Integration of time-resolved transcriptomics data with flux-based methods reveals stress-induced metabolic adaptation in Escherichia coli
Citation and License
BMC Systems Biology 2012, 6:148 doi:10.1186/1752-0509-6-148Published: 30 November 2012
Changes in environmental conditions require temporal effectuation of different metabolic pathways in order to maintain the organisms’ viability but also to enable the settling into newly arising conditions. While analyses of robustness in biological systems have resulted in the characterization of reactions that facilitate homeostasis, temporal adaptation-related processes and the role of cellular pathways in the metabolic response to changing conditions remain elusive.

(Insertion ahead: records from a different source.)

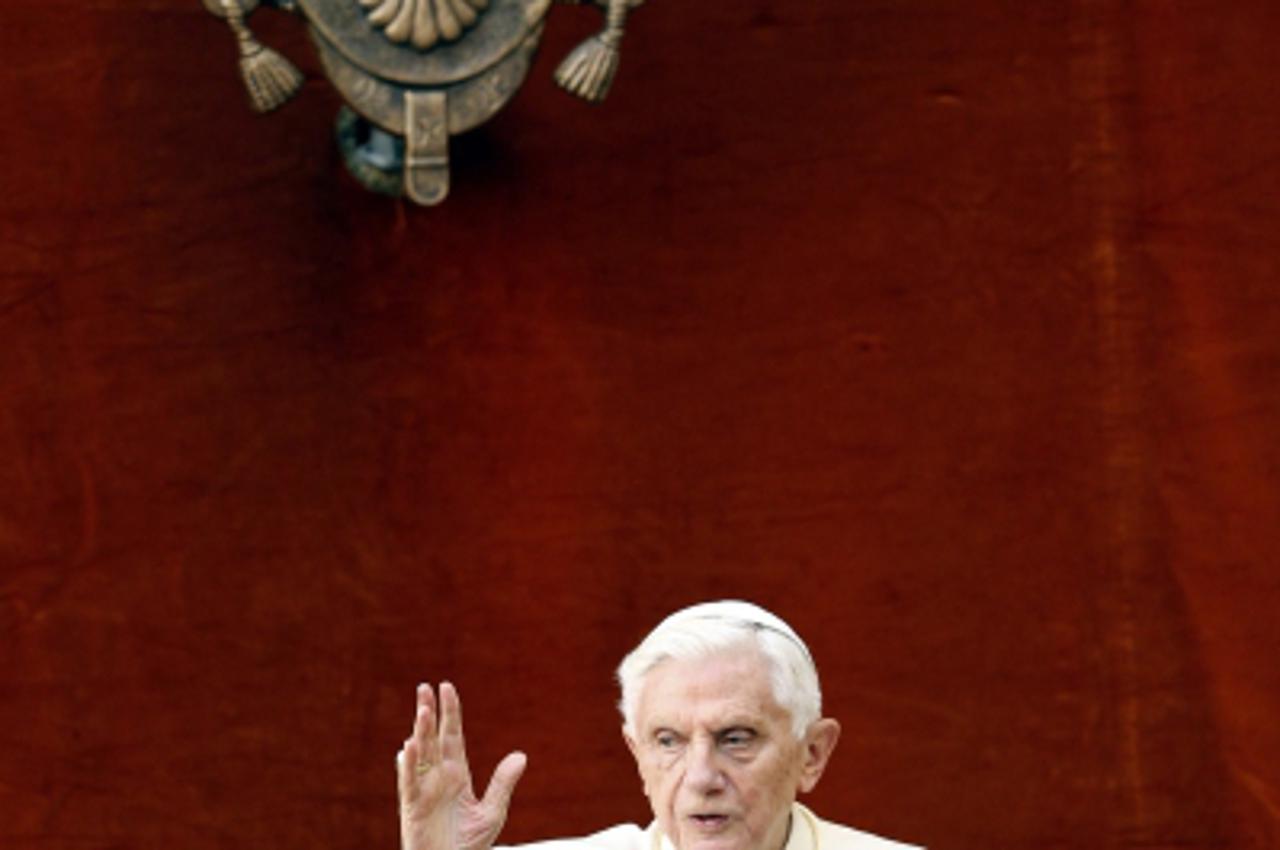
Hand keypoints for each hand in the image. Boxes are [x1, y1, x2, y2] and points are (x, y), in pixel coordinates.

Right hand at [397, 683, 527, 849]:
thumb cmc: (469, 844)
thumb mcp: (491, 812)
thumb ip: (502, 783)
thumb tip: (521, 755)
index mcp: (457, 774)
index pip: (452, 736)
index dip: (450, 712)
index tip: (447, 687)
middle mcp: (438, 777)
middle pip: (433, 738)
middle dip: (429, 713)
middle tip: (424, 687)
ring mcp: (424, 790)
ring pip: (421, 755)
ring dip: (421, 732)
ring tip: (423, 710)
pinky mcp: (413, 807)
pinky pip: (409, 782)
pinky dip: (409, 765)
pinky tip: (409, 746)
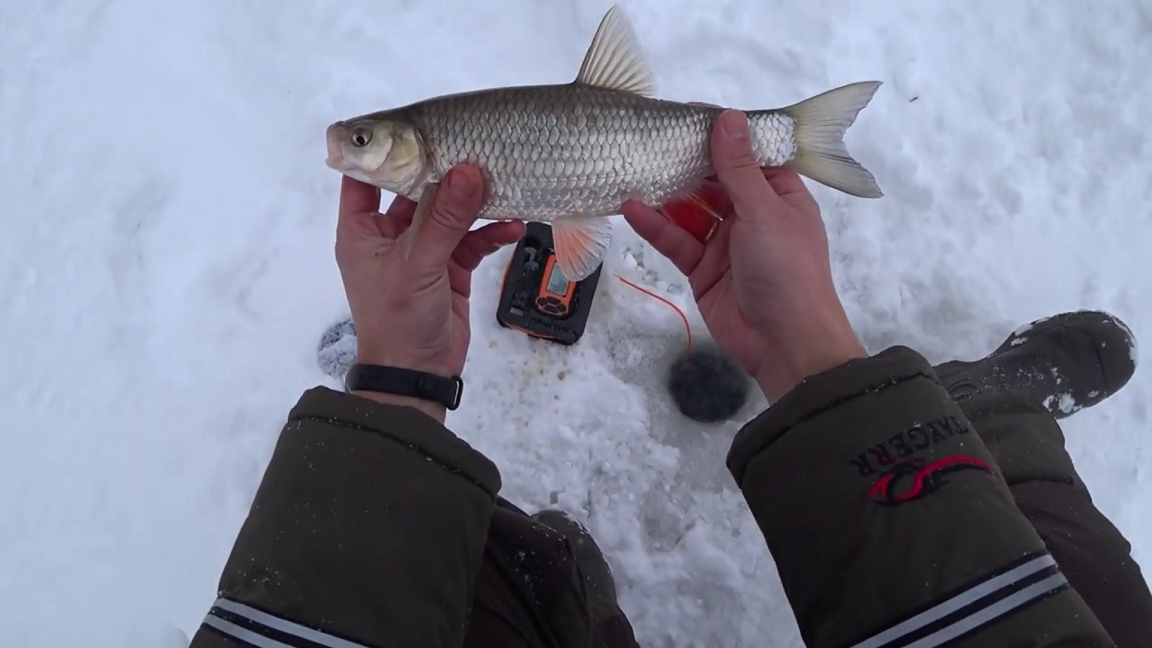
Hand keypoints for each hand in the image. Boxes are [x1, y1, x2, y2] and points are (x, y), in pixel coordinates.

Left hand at [335, 167, 524, 421]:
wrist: (416, 374)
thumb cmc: (398, 319)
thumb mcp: (418, 263)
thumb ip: (445, 217)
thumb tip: (468, 171)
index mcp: (362, 229)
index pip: (364, 177)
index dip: (381, 151)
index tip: (412, 125)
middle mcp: (389, 234)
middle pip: (415, 188)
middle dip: (444, 171)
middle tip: (474, 146)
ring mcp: (422, 250)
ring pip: (449, 213)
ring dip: (474, 202)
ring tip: (502, 181)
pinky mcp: (450, 268)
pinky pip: (472, 240)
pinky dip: (491, 232)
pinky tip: (514, 223)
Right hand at [622, 110, 865, 401]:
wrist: (785, 344)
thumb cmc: (788, 271)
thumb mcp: (764, 212)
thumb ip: (738, 168)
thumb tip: (728, 118)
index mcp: (780, 195)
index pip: (748, 155)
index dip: (720, 135)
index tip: (685, 113)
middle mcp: (753, 214)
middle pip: (714, 180)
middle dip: (685, 162)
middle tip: (648, 138)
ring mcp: (726, 242)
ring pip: (690, 209)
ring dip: (665, 193)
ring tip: (632, 168)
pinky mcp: (702, 268)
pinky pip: (676, 240)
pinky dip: (656, 226)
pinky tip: (632, 208)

Here we develop a flux-based approach that allows the integration of time-resolved transcriptomics data with genome-scale metabolic networks. Our framework uses bilevel optimization to extract temporal minimal operating networks from a given large-scale metabolic model. The minimality of the extracted networks enables the computation of elementary flux modes for each time point, which are in turn used to characterize the transitional behavior of the network as well as of individual reactions. Application of the approach to the metabolic network of Escherichia coli in conjunction with time-series gene expression data from cold and heat stress results in two distinct time-resolved modes for reaction utilization—constantly active and temporally (de)activated reactions. These patterns contrast the processes for the maintenance of basic cellular functioning and those required for adaptation. They also allow the prediction of reactions involved in time- and stress-specific metabolic response and are verified with respect to existing experimental studies.
Altogether, our findings pinpoint the inherent relation between the systemic properties of robustness and adaptability arising from the interplay of metabolic network structure and changing environment.